─── EXTRACTED RECORDS
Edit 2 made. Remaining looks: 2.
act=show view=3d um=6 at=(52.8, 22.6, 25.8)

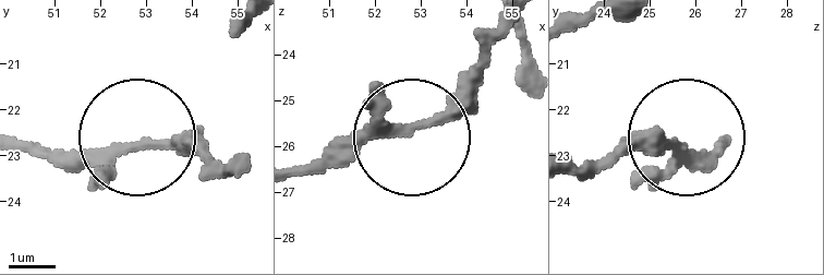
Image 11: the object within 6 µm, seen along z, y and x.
act=show view=3d um=6 side=back at=(52.75, 22.80, 25.60) why='other side'

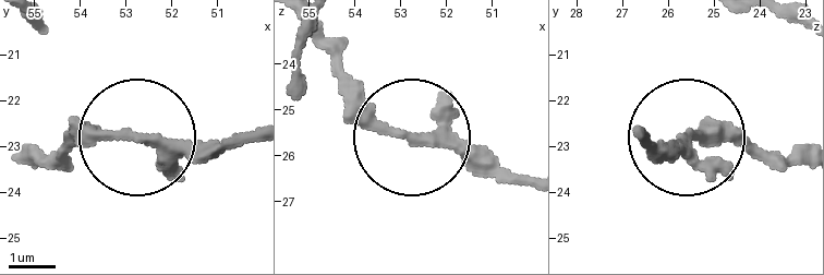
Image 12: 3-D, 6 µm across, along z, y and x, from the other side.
act=skip runs_along=12:(255, 130), (59, 150) found='all the same neuron'

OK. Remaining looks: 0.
act=finish edits=cut@7,cut@10 rest=unchecked

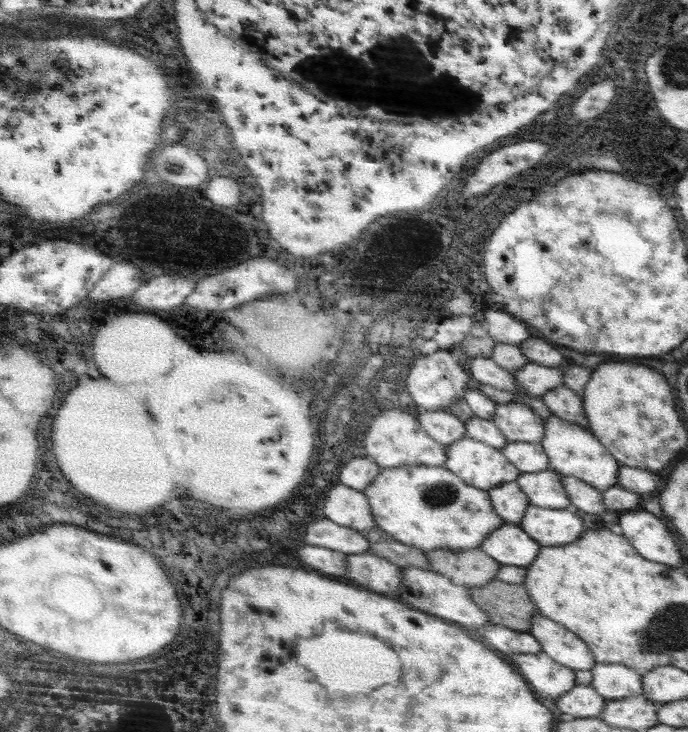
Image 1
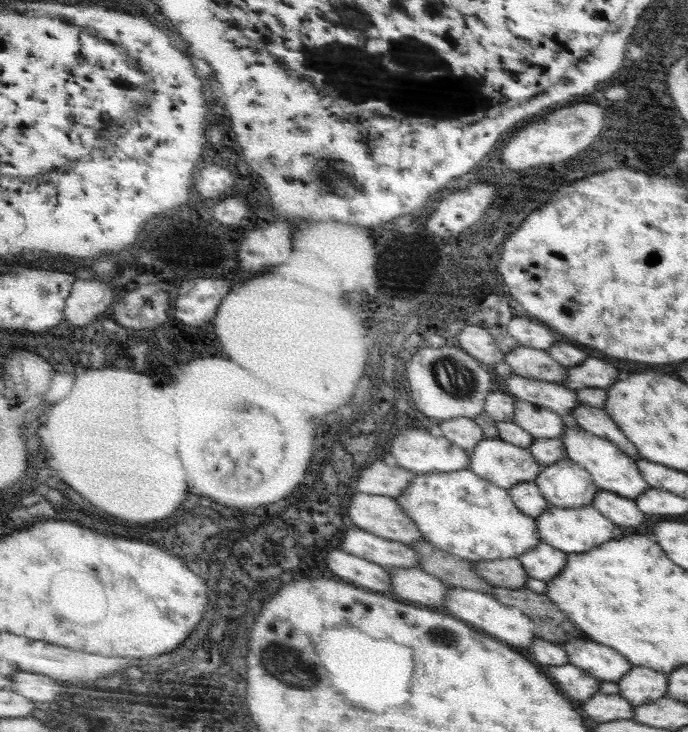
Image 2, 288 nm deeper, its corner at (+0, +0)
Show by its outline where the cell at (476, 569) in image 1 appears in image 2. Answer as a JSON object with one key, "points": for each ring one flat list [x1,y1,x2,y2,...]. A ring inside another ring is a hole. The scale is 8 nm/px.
{"points":[[497,558,497,560,475,560,469,562,477,578,483,578,491,588,523,588,527,582,525,570,517,558]]}

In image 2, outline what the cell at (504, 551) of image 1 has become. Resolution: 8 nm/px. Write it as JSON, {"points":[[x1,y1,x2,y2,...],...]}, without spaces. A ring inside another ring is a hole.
{"points":[[539,542,535,548,523,552,521,556,517,556,517,560,521,562,523,570,525,570,525,576,529,578,537,578,537,580,551,580,555,578,563,564,565,564,565,552,545,544,545,542]]}

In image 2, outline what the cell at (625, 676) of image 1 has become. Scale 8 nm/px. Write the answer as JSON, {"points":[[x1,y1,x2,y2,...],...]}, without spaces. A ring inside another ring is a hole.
{"points":[[631,666,631,670,627,670,627,674,623,674,615,684,619,686,617,696,627,700,631,706,653,704,667,696,667,676,647,666]]}

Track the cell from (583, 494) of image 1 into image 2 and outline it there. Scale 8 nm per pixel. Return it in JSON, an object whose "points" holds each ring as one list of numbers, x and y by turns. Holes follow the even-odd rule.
{"points":[[595,490,589,506,599,510,599,514,603,514,615,526,639,526,643,522,643,514,637,510,633,500,621,498,607,490]]}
──────
WHAT NEEDS TO BE DONE: Reproduce, with no other lines, the one containing "Show by its" and all lines after it through the end of the data above.

EXERCISE OUTPUT:
Show by its outline where the cell at (476, 569) in image 1 appears in image 2. Answer as a JSON object with one key, "points": for each ring one flat list [x1,y1,x2,y2,...]. A ring inside another ring is a hole. The scale is 8 nm/px.
{"points":[[497,558,497,560,475,560,469,562,477,578,483,578,491,588,523,588,527,582,525,570,517,558]]}

In image 2, outline what the cell at (504, 551) of image 1 has become. Resolution: 8 nm/px. Write it as JSON, {"points":[[x1,y1,x2,y2,...],...]}, without spaces. A ring inside another ring is a hole.
{"points":[[539,542,535,548,523,552,521,556,517,556,517,560,521,562,523,570,525,570,525,576,529,578,537,578,537,580,551,580,555,578,563,564,565,564,565,552,545,544,545,542]]}

In image 2, outline what the cell at (625, 676) of image 1 has become. Scale 8 nm/px. Write the answer as JSON, {"points":[[x1,y1,x2,y2,...],...]}, without spaces. A ring inside another ring is a hole.
{"points":[[631,666,631,670,627,670,627,674,623,674,615,684,619,686,617,696,627,700,631,706,653,704,667,696,667,676,647,666]]}

Track the cell from (583, 494) of image 1 into image 2 and outline it there. Scale 8 nm per pixel. Return it in JSON, an object whose "points" holds each ring as one list of numbers, x and y by turns. Holes follow the even-odd rule.
{"points":[[595,490,589,506,599,510,599,514,603,514,615,526,639,526,643,522,643,514,637,510,633,500,621,498,607,490]]}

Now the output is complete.